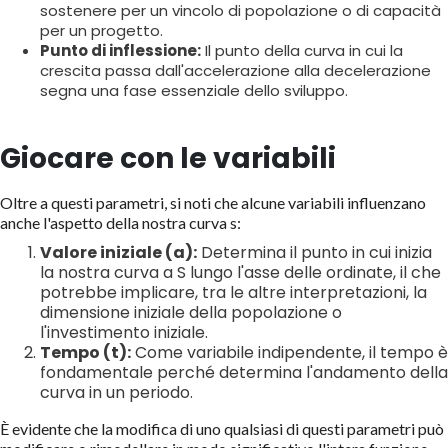
sostenere per un vincolo di popolazione o di capacità
per un progetto.
Punto di inflessione:
Il punto della curva in cui la
crescita passa dall'accelerazione alla decelerazione
segna una fase essenziale dello sviluppo.
Giocare con le variabili
Oltre a questi parametri, si noti che alcune variabili influenzano
anche l'aspetto della nostra curva s:
Valore iniziale (a):
Determina il punto in cui inizia
la nostra curva a S lungo l'asse delle ordinate, il che
potrebbe implicare, tra le altre interpretazioni, la
dimensione iniziale della popolazione o
l'investimento iniziale.
Tempo (t):
Come variabile indipendente, il tempo è
fondamentale perché determina l'andamento della
curva in un periodo.
È evidente che la modifica di uno qualsiasi di questi parametri può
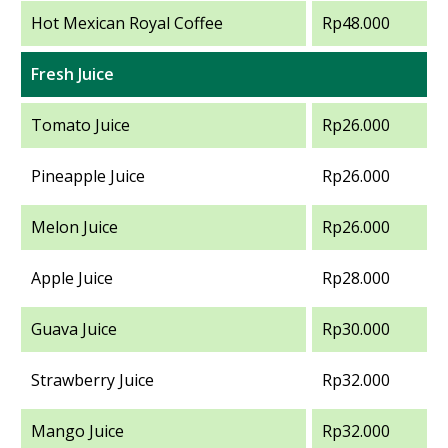
Hot Mexican Royal Coffee
Rp48.000
Fresh Juice
Tomato Juice
Rp26.000
Pineapple Juice
Rp26.000
Melon Juice
Rp26.000
Apple Juice
Rp28.000
Guava Juice
Rp30.000
Strawberry Juice
Rp32.000
Mango Juice
Rp32.000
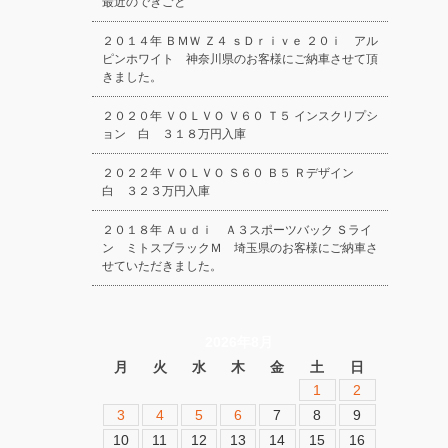
最近のできごと
２０１４年 ＢＭＷ Ｚ４ ｓＤｒｉｖｅ ２０ｉ アル
ピンホワイト 神奈川県のお客様にご納車させて頂
きました。
２０２０年 ＶＯＬＶＯ Ｖ６０ Ｔ５ インスクリプシ
ョン 白 ３１８万円入庫
２０２２年 ＶＯＬＶＯ Ｓ６０ Ｂ５ Ｒデザイン
白 ３２３万円入庫
２０１８年 Ａｕｄｉ Ａ３スポーツバック Ｓライ
ン ミトスブラックＭ 埼玉県のお客様にご納車さ
せていただきました。
2026年8月
月
火
水
木
金
土
日
1
2
3
4
5
6
7
8
9
10
11
12
13
14
15
16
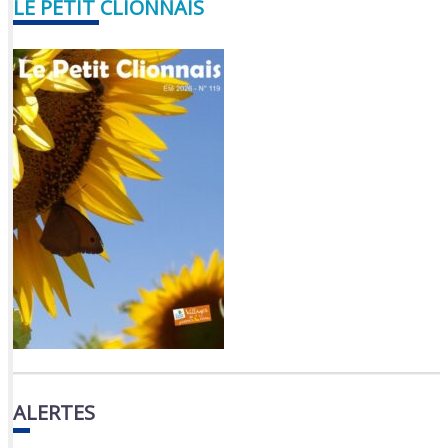
LE PETIT CLIONNAIS
ALERTES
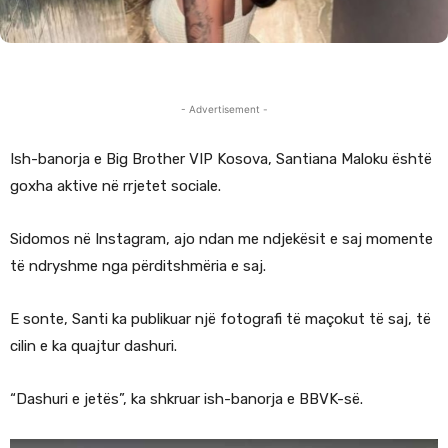
- Advertisement -
Ish-banorja e Big Brother VIP Kosova, Santiana Maloku është
goxha aktive në rrjetet sociale.
Sidomos në Instagram, ajo ndan me ndjekësit e saj momente
të ndryshme nga përditshmëria e saj.
E sonte, Santi ka publikuar një fotografi të maçokut të saj, të
cilin e ka quajtur dashuri.
“Dashuri e jetës”, ka shkruar ish-banorja e BBVK-së.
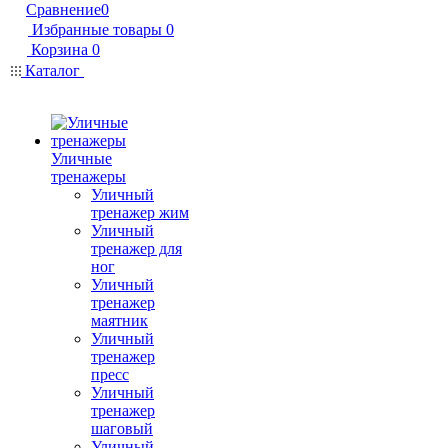
Сравнение
0
Избранные товары
0
Корзина
0
Каталог
Уличные
тренажеры
Уличный
тренажер жим
Уличный
тренажер для
ног
Уличный
тренажер
маятник
Уличный
тренажер
пресс
Уличный
тренажер
шаговый
Уличный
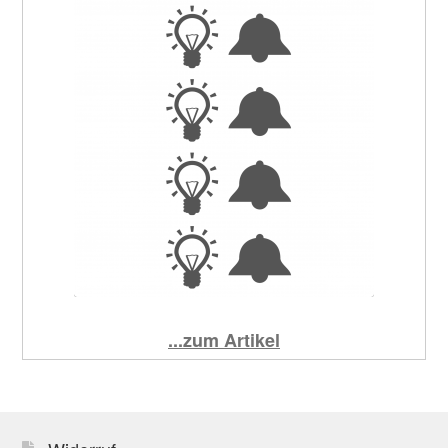
...zum Artikel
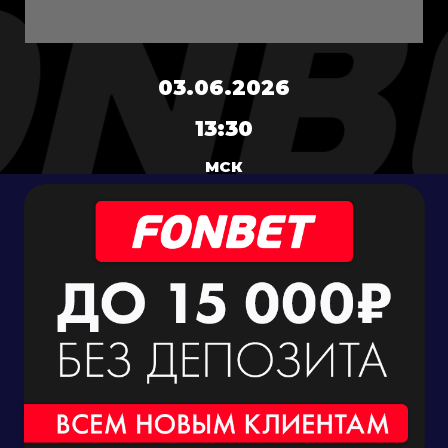
03.06.2026
13:30
МСК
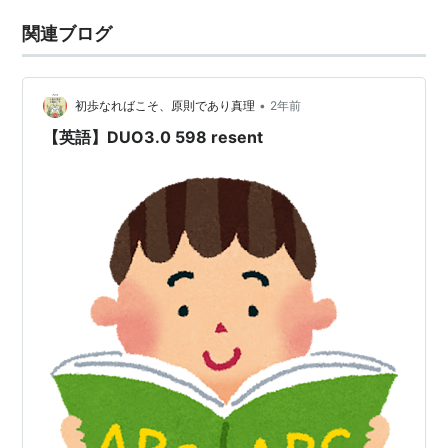
関連ブログ
•
初歩なればこそ、原則であり真理
2年前
【英語】DUO3.0 598 resent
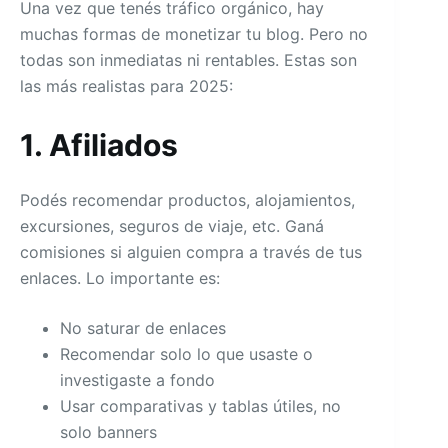
Una vez que tenés tráfico orgánico, hay
muchas formas de monetizar tu blog. Pero no
todas son inmediatas ni rentables. Estas son
las más realistas para 2025:
1. Afiliados
Podés recomendar productos, alojamientos,
excursiones, seguros de viaje, etc. Ganá
comisiones si alguien compra a través de tus
enlaces. Lo importante es:
No saturar de enlaces
Recomendar solo lo que usaste o
investigaste a fondo
Usar comparativas y tablas útiles, no
solo banners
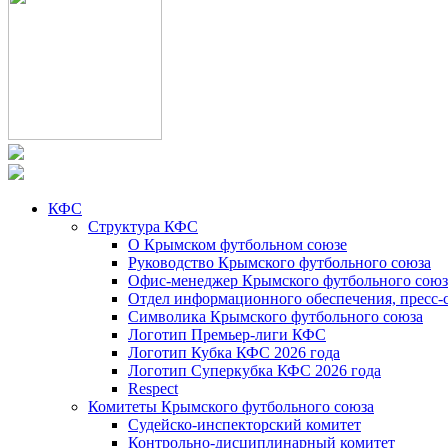
КФС
Структура КФС
О Крымском футбольном союзе
Руководство Крымского футбольного союза
Офис-менеджер Крымского футбольного союз
Отдел информационного обеспечения, пресс-
Символика Крымского футбольного союза
Логотип Премьер-лиги КФС
Логотип Кубка КФС 2026 года
Логотип Суперкубка КФС 2026 года
Respect
Комитеты Крымского футбольного союза
Судейско-инспекторский комитет
Контрольно-дисциплинарный комитет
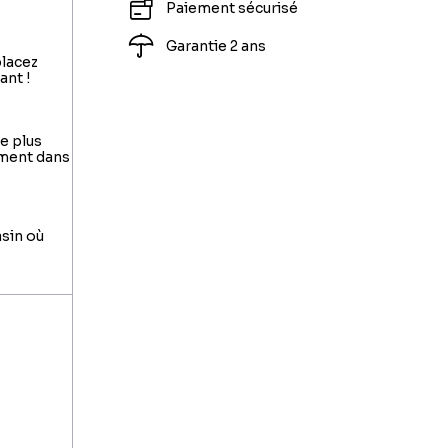
Paiement sécurisé
Garantie 2 ans
placez
ant !
le plus
ement dans
asin où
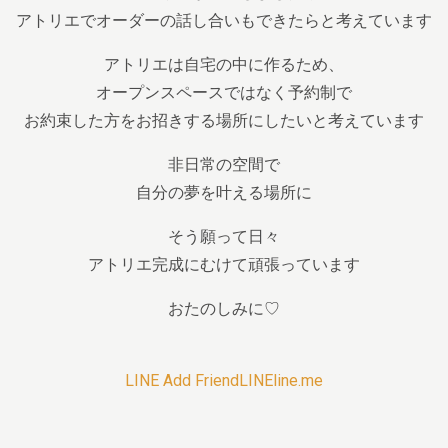
アトリエでオーダーの話し合いもできたらと考えています
アトリエは自宅の中に作るため、
オープンスペースではなく予約制で
お約束した方をお招きする場所にしたいと考えています
非日常の空間で
自分の夢を叶える場所に
そう願って日々
アトリエ完成にむけて頑張っています
おたのしみに♡
LINE Add FriendLINEline.me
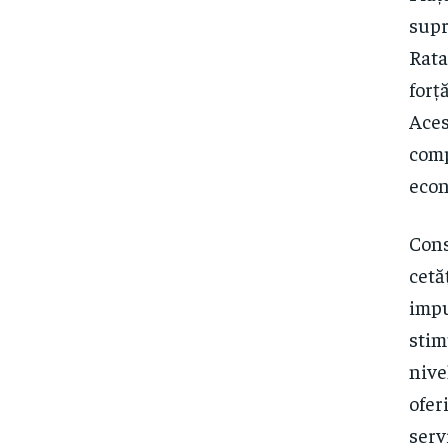
supr
Rata
forț
Aces
comp
econ
Cons
cetă
impu
stim
nive
ofer
serv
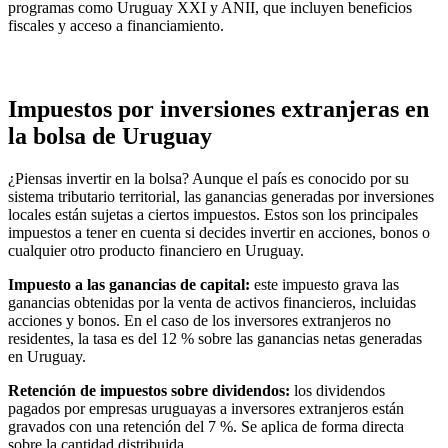
programas como Uruguay XXI y ANII, que incluyen beneficios
fiscales y acceso a financiamiento.
Impuestos por inversiones extranjeras en
la bolsa de Uruguay
¿Piensas invertir en la bolsa? Aunque el país es conocido por su
sistema tributario territorial, las ganancias generadas por inversiones
locales están sujetas a ciertos impuestos. Estos son los principales
impuestos a tener en cuenta si decides invertir en acciones, bonos o
cualquier otro producto financiero en Uruguay.
Impuesto a las ganancias de capital:
este impuesto grava las
ganancias obtenidas por la venta de activos financieros, incluidas
acciones y bonos. En el caso de los inversores extranjeros no
residentes, la tasa es del 12 % sobre las ganancias netas generadas
en Uruguay.
Retención de impuestos sobre dividendos:
los dividendos
pagados por empresas uruguayas a inversores extranjeros están
gravados con una retención del 7 %. Se aplica de forma directa
sobre la cantidad distribuida.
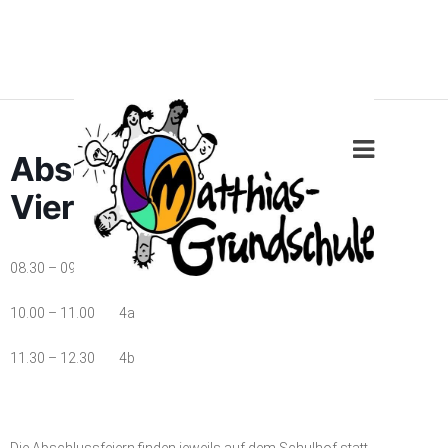
Abschlussfeiern der
Vierten Klassen
08.30 – 09.30 4c
10.00 – 11.00 4a
11.30 – 12.30 4b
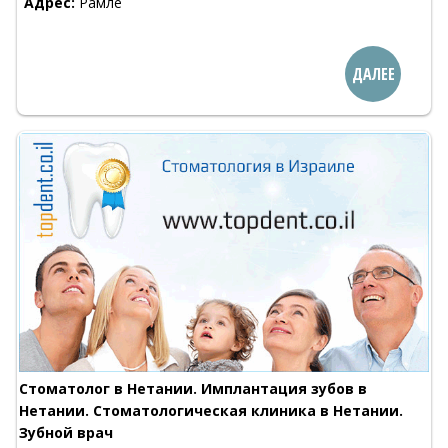
Адрес:
Рамле
ДАЛЕЕ
Стоматолог в Нетании. Имплантация зубов в
Нетании. Стоматологическая клиника в Нетании.
Зубной врач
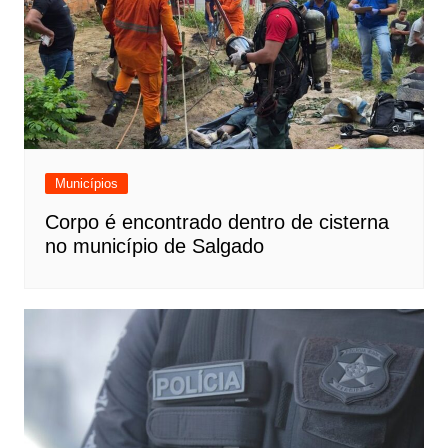
Municípios
Corpo é encontrado dentro de cisterna
no município de Salgado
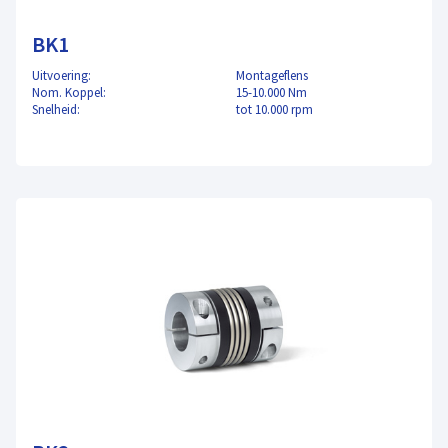
BK1
Uitvoering:
Montageflens
Nom. Koppel:
15-10.000 Nm
Snelheid:
tot 10.000 rpm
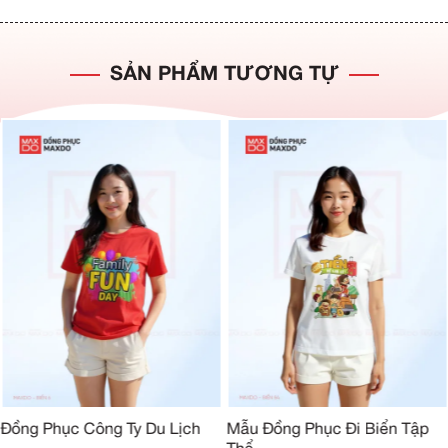
SẢN PHẨM TƯƠNG TỰ
Đồng Phục Công Ty Du Lịch
Mẫu Đồng Phục Đi Biển Tập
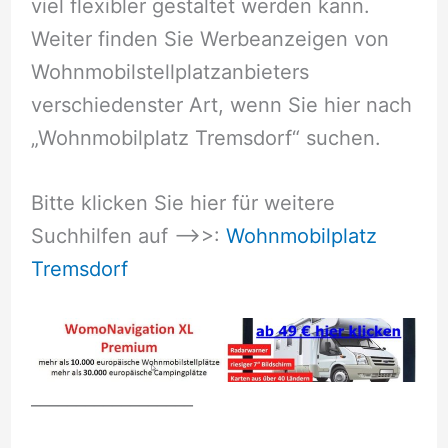
viel flexibler gestaltet werden kann.
Weiter finden Sie Werbeanzeigen von
Wohnmobilstellplatzanbieters
verschiedenster Art, wenn Sie hier nach
„Wohnmobilplatz Tremsdorf“ suchen.
Bitte klicken Sie hier für weitere
Suchhilfen auf –>>:
Wohnmobilplatz
Tremsdorf
__________________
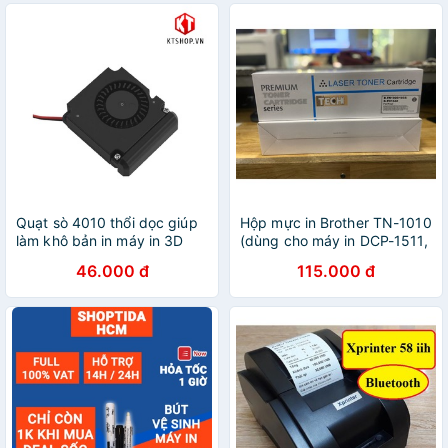
Quạt sò 4010 thổi dọc giúp
Hộp mực in Brother TN-1010
làm khô bản in máy in 3D
(dùng cho máy in DCP-1511,
HL1111)
46.000 đ
115.000 đ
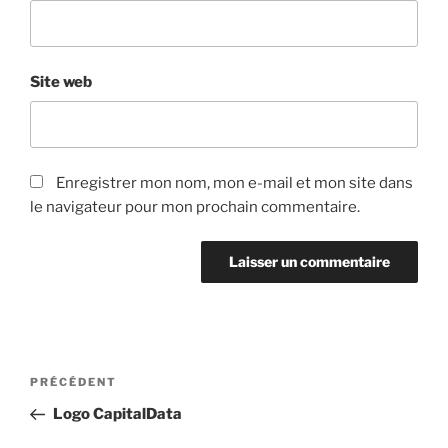
Site web
Enregistrer mon nom, mon e-mail et mon site dans
le navigateur pour mon prochain commentaire.
Navigation
Article
PRÉCÉDENT
de
précédent
Logo CapitalData
l’article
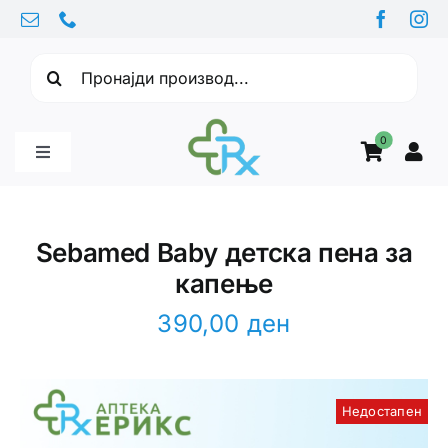
Skip
to
Барајте:
content
0
Toggle
Navigation
Бебе производи
Sebamed Baby детска пена за
капење
Витамини
390,00
ден
Здравје
Недостапен
Здравствени проблеми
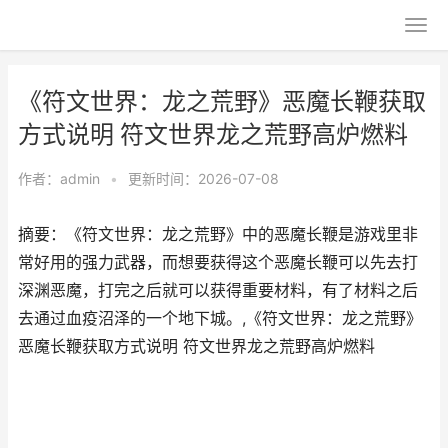
《符文世界：龙之荒野》恶魔长鞭获取
方式说明 符文世界龙之荒野高炉燃料
作者：
admin
•
更新时间：2026-07-08
摘要：《符文世界：龙之荒野》中的恶魔长鞭是游戏里非
常好用的强力武器，而想要获得这个恶魔长鞭可以先去打
深渊恶魔，打完之后就可以获得重要材料，有了材料之后
去通过血疫沼泽的一个地下城。,《符文世界：龙之荒野》
恶魔长鞭获取方式说明 符文世界龙之荒野高炉燃料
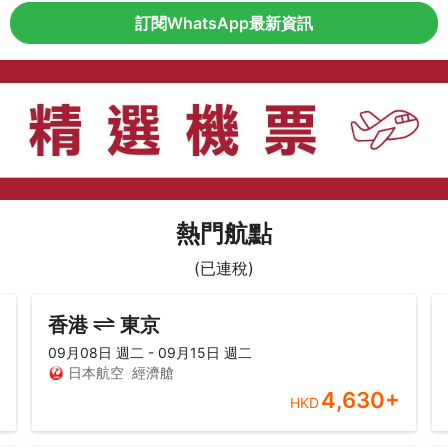
訂閱WhatsApp最新資訊
熱門航點
(已連稅)
香港
東京
09月08日 週二 - 09月15日 週二
日本航空
經濟艙
4,630
+
HKD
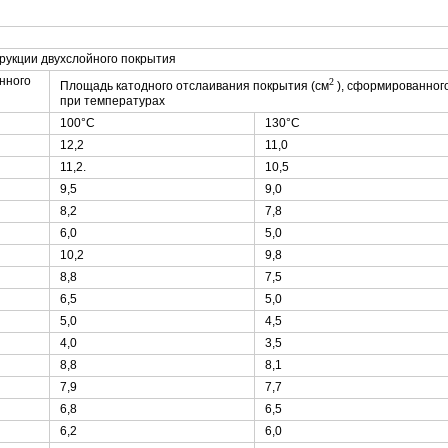
рукции двухслойного покрытия
нного
2
Площадь катодного отслаивания покрытия (см
), сформированног
при температурах
100°С
130°С
12,2
11,0
11,2.
10,5
9,5
9,0
8,2
7,8
6,0
5,0
10,2
9,8
8,8
7,5
6,5
5,0
5,0
4,5
4,0
3,5
8,8
8,1
7,9
7,7
6,8
6,5
6,2
6,0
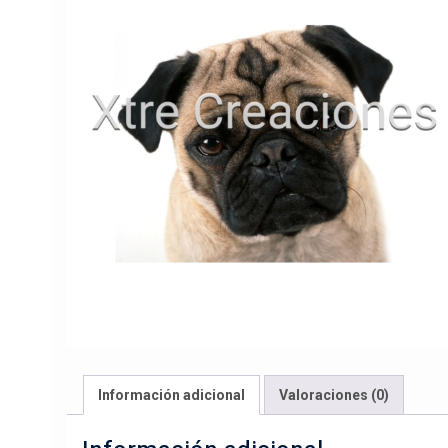
Información adicional
Valoraciones (0)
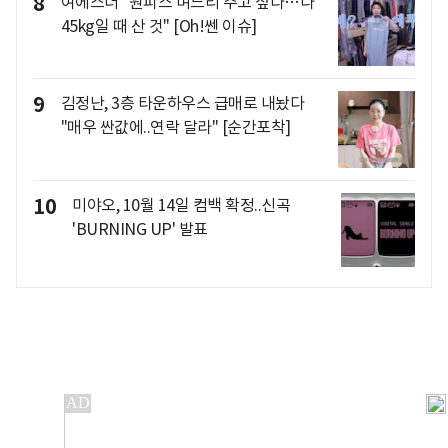
8
여에스더 "원피스 며느리 주고 싶다…나
45kg일 때 산 것" [Oh!쎈 이슈]
9
김정난, 3층 타운하우스 급매로 내놨다
"매우 싼값에..연락 달라" [순간포착]
10
미야오, 10월 14일 컴백 확정..신곡
'BURNING UP' 발표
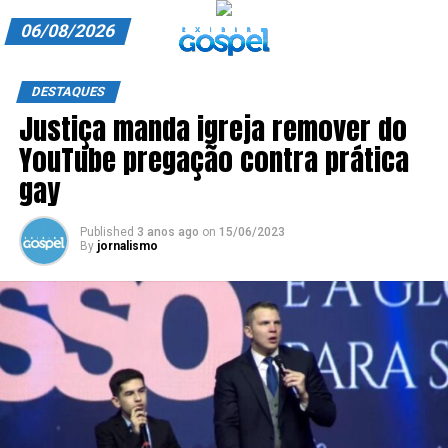
06/08/2026
A EXIBIR GOSPEL
DESTAQUES
Justiça manda igreja remover do
ANUNCIE CONOSCO
YouTube pregação contra prática
ASSINE
gay
CARRINHO
Published
3 anos ago
on
15/06/2023
By
jornalismo
EDITORIAL
ENTREVISTAS
EXPEDIENTE
FINALIZAR COMPRA
HOME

▶ _EXERCISE PROMPT_
Nothing but the lines from the one with "ENTREVISTAS" through the final line of the data belongs in the answer, and they must match exactly.

▶ _ANSWER FOR THIS EXERCISE_
ENTREVISTAS
EXPEDIENTE
FINALIZAR COMPRA
HOME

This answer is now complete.